Start of Available data

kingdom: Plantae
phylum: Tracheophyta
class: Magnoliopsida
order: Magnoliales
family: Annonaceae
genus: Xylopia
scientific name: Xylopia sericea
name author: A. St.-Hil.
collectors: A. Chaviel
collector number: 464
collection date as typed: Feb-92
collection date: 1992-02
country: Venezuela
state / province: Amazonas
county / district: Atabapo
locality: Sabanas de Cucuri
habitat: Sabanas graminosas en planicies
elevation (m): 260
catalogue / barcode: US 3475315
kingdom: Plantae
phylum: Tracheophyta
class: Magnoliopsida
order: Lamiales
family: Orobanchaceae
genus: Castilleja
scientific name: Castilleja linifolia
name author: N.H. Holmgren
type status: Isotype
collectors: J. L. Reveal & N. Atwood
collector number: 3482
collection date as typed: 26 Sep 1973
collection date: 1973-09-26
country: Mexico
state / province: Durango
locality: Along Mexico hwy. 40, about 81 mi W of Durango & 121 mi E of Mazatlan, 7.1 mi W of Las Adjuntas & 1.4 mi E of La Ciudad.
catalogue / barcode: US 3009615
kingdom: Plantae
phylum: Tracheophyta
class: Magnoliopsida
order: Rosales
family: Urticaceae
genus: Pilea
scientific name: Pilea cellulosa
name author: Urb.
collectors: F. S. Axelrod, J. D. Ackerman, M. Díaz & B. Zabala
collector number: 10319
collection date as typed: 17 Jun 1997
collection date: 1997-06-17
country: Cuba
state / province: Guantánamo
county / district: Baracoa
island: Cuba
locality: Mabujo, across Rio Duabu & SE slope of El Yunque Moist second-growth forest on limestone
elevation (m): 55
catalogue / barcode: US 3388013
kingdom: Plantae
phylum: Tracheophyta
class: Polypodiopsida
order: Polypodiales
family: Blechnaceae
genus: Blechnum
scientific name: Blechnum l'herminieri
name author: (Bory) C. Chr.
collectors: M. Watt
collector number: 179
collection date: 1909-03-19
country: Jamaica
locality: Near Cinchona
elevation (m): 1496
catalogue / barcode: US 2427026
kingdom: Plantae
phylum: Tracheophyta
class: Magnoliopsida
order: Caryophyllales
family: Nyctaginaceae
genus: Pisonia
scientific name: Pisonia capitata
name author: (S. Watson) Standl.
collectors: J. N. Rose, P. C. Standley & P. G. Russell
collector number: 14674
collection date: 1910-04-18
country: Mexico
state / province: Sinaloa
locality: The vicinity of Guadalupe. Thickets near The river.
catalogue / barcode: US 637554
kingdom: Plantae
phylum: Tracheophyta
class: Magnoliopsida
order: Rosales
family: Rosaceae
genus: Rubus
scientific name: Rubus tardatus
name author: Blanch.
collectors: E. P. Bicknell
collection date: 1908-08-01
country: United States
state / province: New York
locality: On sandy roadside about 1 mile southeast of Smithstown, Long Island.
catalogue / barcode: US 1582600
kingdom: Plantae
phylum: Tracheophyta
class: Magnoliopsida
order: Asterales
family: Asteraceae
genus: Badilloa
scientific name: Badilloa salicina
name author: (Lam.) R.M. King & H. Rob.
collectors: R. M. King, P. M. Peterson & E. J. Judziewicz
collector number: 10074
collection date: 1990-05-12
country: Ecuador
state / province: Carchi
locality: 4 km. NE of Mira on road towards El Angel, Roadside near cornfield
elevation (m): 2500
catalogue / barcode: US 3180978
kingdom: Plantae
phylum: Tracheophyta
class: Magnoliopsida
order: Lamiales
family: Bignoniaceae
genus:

End of Available data

▸ **Task description**
Please retype the lines in the records above, everything from the line containing "order: Asterales" down to the line containing "country: Ecuador", both included.

▸ **Exercise result**
order: Asterales
family: Asteraceae
genus: Badilloa
scientific name: Badilloa salicina
name author: (Lam.) R.M. King & H. Rob.
collectors: R. M. King, P. M. Peterson & E. J. Judziewicz
collector number: 10074
collection date: 1990-05-12
country: Ecuador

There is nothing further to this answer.